Argentina, continua l’autogestione degli operai della Zanon, di Ilaria Leccardi (n°86)
Gli operai della fabbrica argentina Zanon (vedi Cenerentola n° 71) potranno continuare a lavorare. La fabbrica di ceramiche, con sede nella città patagonica di Neuquén, simbolo del processo di autogestione nel paese latinoamericano, lavora sotto controllo operaio da più di cinque anni.
All’inizio dell’ottobre 2001, infatti, la direzione imprenditoriale chiuse impianto e produzione a causa di una crisi finanziaria, lasciando circa 330 ceramisti senza lavoro, 260 dei quali decisero di occupare gli stabilimenti e ridare autonomamente il via alla produzione.
Dopo aver superato ripetuti ostacoli frapposti dal governo provinciale, da sempre vicino alla vecchia proprietà, e aver fronteggiato numerosi tentativi di sgombero, ma anche minacce e aggressioni fisiche, lo scorso anno gli operai avevano ottenuto il riconoscimento della cooperativa che avevano costituito, dal nome Fa.Sin.Pat (Fabrica Sin Patrones, ossia Fabbrica Senza Padroni). Questo riconoscimento comportava al tempo stesso la possibilità per gli operai di lavorare almeno per un anno in tranquillità, senza rischio di sgombero.

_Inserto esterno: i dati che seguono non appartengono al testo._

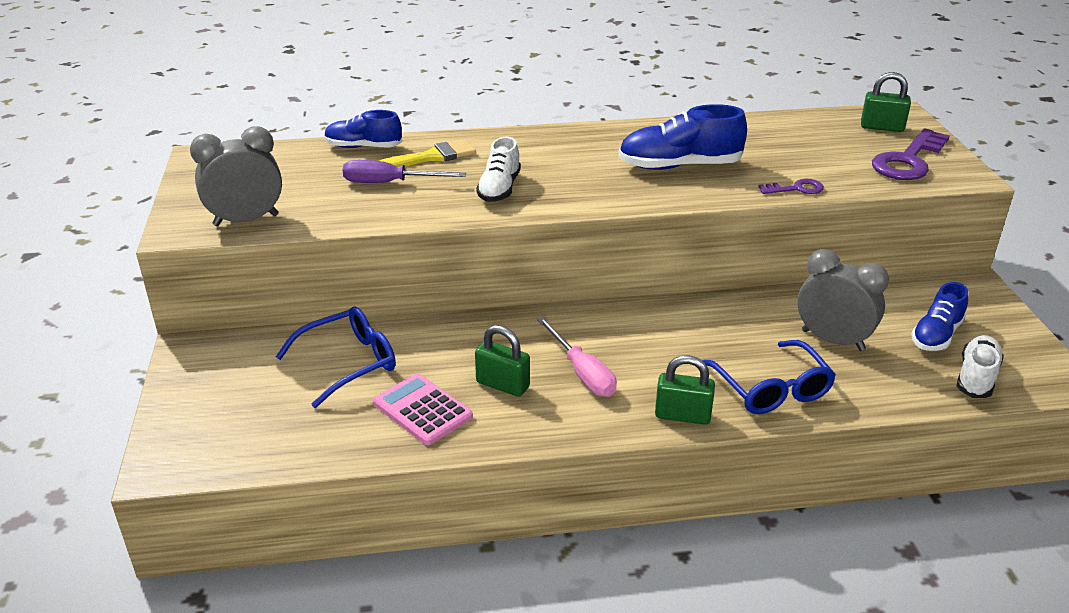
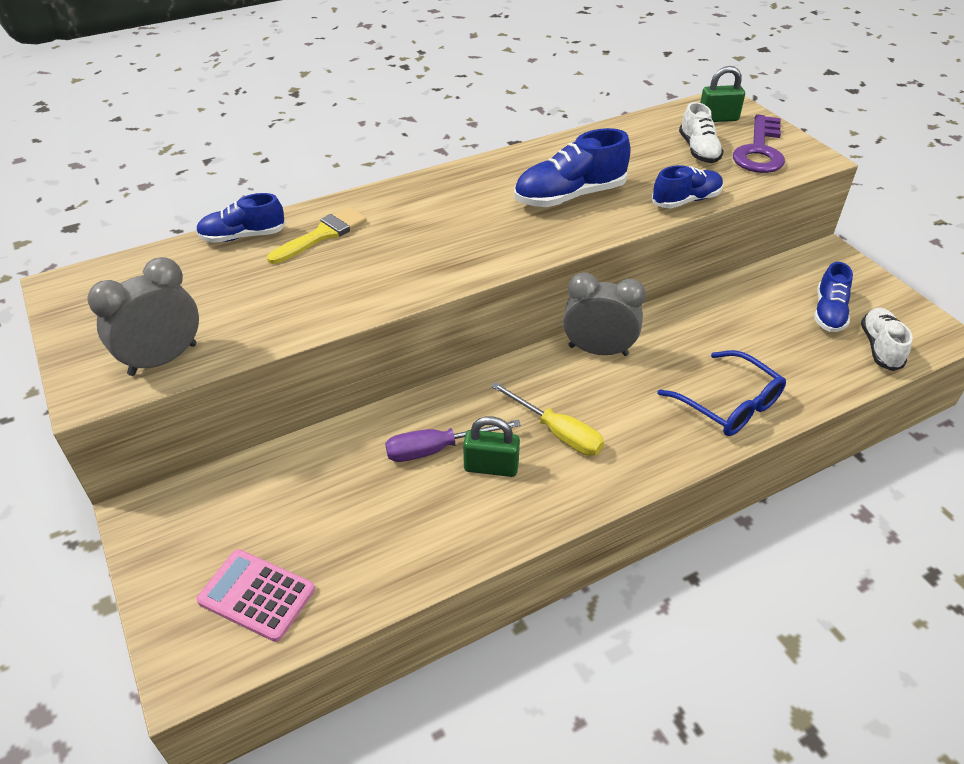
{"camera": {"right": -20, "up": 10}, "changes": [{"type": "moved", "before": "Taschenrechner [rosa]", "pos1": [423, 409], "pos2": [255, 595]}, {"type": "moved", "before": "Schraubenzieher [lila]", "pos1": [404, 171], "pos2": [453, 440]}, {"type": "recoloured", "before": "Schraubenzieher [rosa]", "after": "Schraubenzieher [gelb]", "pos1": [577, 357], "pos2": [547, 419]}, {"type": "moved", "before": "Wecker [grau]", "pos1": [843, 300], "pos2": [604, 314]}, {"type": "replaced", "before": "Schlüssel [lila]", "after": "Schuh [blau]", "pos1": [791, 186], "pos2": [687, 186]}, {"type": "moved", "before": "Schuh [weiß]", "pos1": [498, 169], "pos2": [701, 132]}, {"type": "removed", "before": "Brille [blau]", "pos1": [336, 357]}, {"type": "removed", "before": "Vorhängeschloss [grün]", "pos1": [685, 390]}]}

Già dalla primavera di quest’anno però la Zanon, guidata dal combattivo Sindacato degli Operai Ceramisti di Neuquén, aveva dato il via ad una campagna per una nuova risoluzione giudiziaria, e per portare all’interno del Parlamento provinciale una proposta di legge per l’espropriazione della fabbrica, da mantenere comunque sotto il controllo dei lavoratori. Le firme raccolte a sostegno della Zanon sono state migliaia, sia a livello locale che internazionale. Lo scorso 20 ottobre il Tribunale Commerciale di Buenos Aires ha riconosciuto la validità della gestione operaia e i progressi fatti dalla fabbrica negli ultimi anni, che nel frattempo ha aumentato il proprio organico dagli iniziali 260 operai che avevano dato il via all’autogestione a più di 450 lavoratori, e ha concesso una proroga di 3 anni all’autogestione.
Ora gli operai sperano di riuscire a far discutere in Parlamento la propria proposta di legge sull’espropriazione e continuare a portare avanti un progetto di opere pubbliche che già da tempo hanno iniziato, e che ha portato in passato alla costruzione di un centro di primo soccorso e diverse case per la popolazione locale più disagiata.